Las orquídeas Oncidium son conocidas como «damas danzantes» u «orquídeas muñecas danzantes» por su característico diseño floral. Tienen tantas flores revoloteando en cada espiga que se dice que se asemejan a ramas cubiertas de mariposas ondeando al viento. Las damas danzantes Oncidium se desarrollaron en la selva tropical, creciendo en las ramas de los árboles en el aire en lugar de en el suelo. Al igual que con muchas otras variedades de orquídeas, el cuidado de las orquídeas Oncidium depende de mantener las plantas en un medio de enraizamiento suelto y bien drenado e imitar el entorno en el que se desarrollaron originalmente.
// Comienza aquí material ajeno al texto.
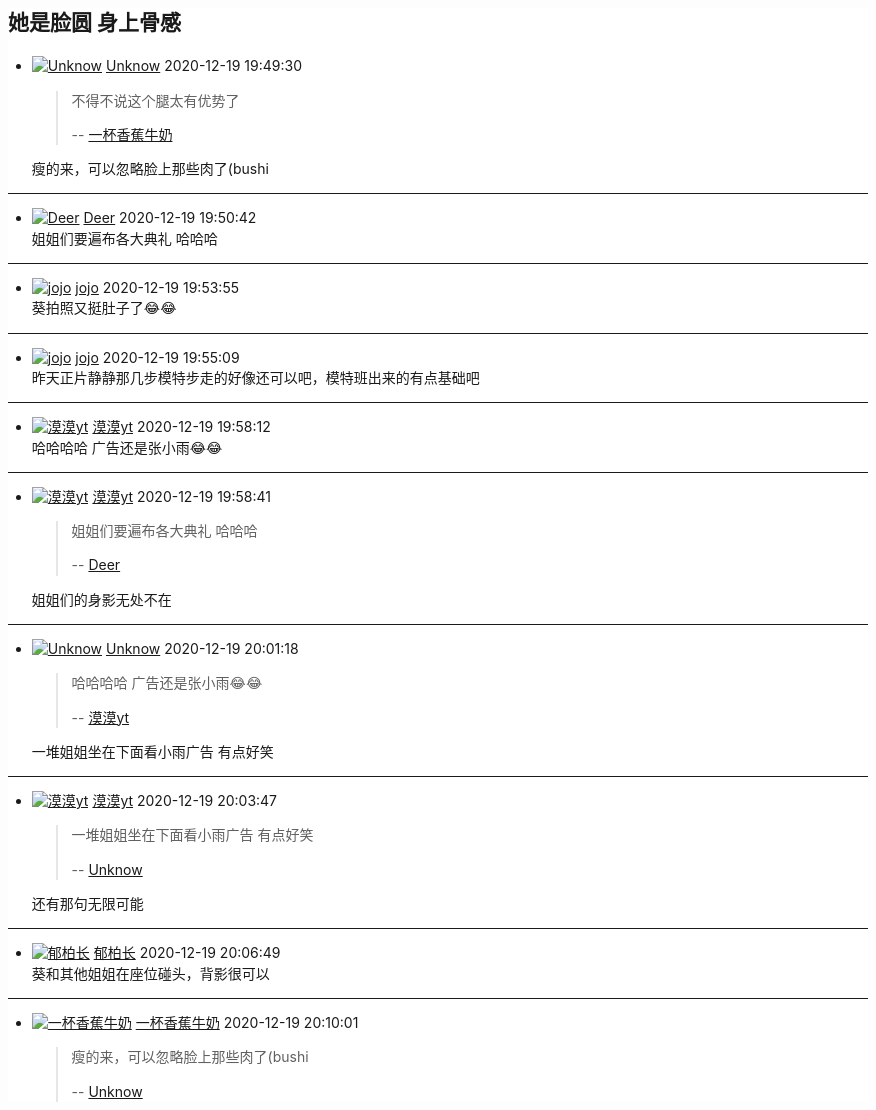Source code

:   她是脸圆 身上骨感  
---
* [![Unknow](../../image/icon/u219306324-4.jpg)](https://www.douban.com/people/219306324/)    [Unknow](https://www.douban.com/people/219306324/)    2020-12-19 19:49:30  
  >不得不说这个腿太有优势了  
  >
  >-- [一杯香蕉牛奶](https://www.douban.com/people/145961264/)  
  
  瘦的来，可以忽略脸上那些肉了(bushi  
---
* [![Deer](../../image/icon/u219325210-6.jpg)](https://www.douban.com/people/219325210/)    [Deer](https://www.douban.com/people/219325210/)    2020-12-19 19:50:42  
  姐姐们要遍布各大典礼 哈哈哈  
---
* [![jojo](../../image/icon/user_normal.jpg)](https://www.douban.com/people/169291539/)    [jojo](https://www.douban.com/people/169291539/)    2020-12-19 19:53:55  
  葵拍照又挺肚子了😂😂  
---
* [![jojo](../../image/icon/user_normal.jpg)](https://www.douban.com/people/169291539/)    [jojo](https://www.douban.com/people/169291539/)    2020-12-19 19:55:09  
  昨天正片静静那几步模特步走的好像还可以吧，模特班出来的有点基础吧  
---
* [![漠漠yt](../../image/icon/u223048792-1.jpg)](https://www.douban.com/people/223048792/)    [漠漠yt](https://www.douban.com/people/223048792/)    2020-12-19 19:58:12  
  哈哈哈哈 广告还是张小雨😂😂  
---
* [![漠漠yt](../../image/icon/u223048792-1.jpg)](https://www.douban.com/people/223048792/)    [漠漠yt](https://www.douban.com/people/223048792/)    2020-12-19 19:58:41  
  >姐姐们要遍布各大典礼 哈哈哈  
  >
  >-- [Deer](https://www.douban.com/people/219325210/)  
  
  姐姐们的身影无处不在  
---
* [![Unknow](../../image/icon/u219306324-4.jpg)](https://www.douban.com/people/219306324/)    [Unknow](https://www.douban.com/people/219306324/)    2020-12-19 20:01:18  
  >哈哈哈哈 广告还是张小雨😂😂  
  >
  >-- [漠漠yt](https://www.douban.com/people/223048792/)  
  
  一堆姐姐坐在下面看小雨广告 有点好笑  
---
* [![漠漠yt](../../image/icon/u223048792-1.jpg)](https://www.douban.com/people/223048792/)    [漠漠yt](https://www.douban.com/people/223048792/)    2020-12-19 20:03:47  
  >一堆姐姐坐在下面看小雨广告 有点好笑  
  >
  >-- [Unknow](https://www.douban.com/people/219306324/)  
  
  还有那句无限可能  
---
* [![郁柏长](../../image/icon/u218399032-1.jpg)](https://www.douban.com/people/218399032/)    [郁柏长](https://www.douban.com/people/218399032/)    2020-12-19 20:06:49  
  葵和其他姐姐在座位碰头，背影很可以  
---
* [![一杯香蕉牛奶](../../image/icon/u145961264-6.jpg)](https://www.douban.com/people/145961264/)    [一杯香蕉牛奶](https://www.douban.com/people/145961264/)    2020-12-19 20:10:01  
  >瘦的来，可以忽略脸上那些肉了(bushi  
  >
  >-- [Unknow](https://www.douban.com/people/219306324/)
Cómo cuidar las damas danzantes Oncidium
¿Qué es una orquídea Oncidium? Es una especie que se ha desarrollado sin necesidad de suelo (epífita) y que crece en largas espigas cubiertas de flores de colores. Para empezar a cultivar orquídeas Oncidium, elija la mezcla adecuada para el enraizamiento. Un sustrato para orquídeas multiuso con pequeñas cantidades de musgo esfagno y perlita mezclado con corteza de pino o abeto picada proporciona la cantidad adecuada de drenaje y aireación a las raíces de la orquídea. El Oncidium crece con bastante rapidez y es posible que haya que trasplantarlo cada dos años. Para cultivar orquídeas Oncidium es necesario encontrar un lugar luminoso donde colocar las macetas. Estas plantas, que aman la luz, necesitan entre una y varias horas de sol al día. Toca las hojas de tu planta para determinar sus necesidades de luz: las plantas con hojas más gruesas y carnosas necesitan más luz solar, y las que tienen hojas más finas pueden arreglárselas con menos. Una cosa que se aprende al descubrir cómo cuidar las orquídeas Oncidium es que son bastante exigentes en cuanto a la temperatura. Les gusta mucho el calor durante el día, alrededor de 27-29 °C (80-85 °F) de media. Las subidas de temperatura de hasta 38 °C (100 °F) no dañan a estas plantas si se enfrían después. Por la noche, sin embargo, a las Oncidium les gusta que el aire que las rodea sea un poco más fresco, entre 18 y 20 °C (60 y 65 °F). Tener un rango de temperaturas tan amplio puede ser complicado para la mayoría de los cultivadores de plantas de interior, pero se consigue fácilmente en un invernadero pequeño normal.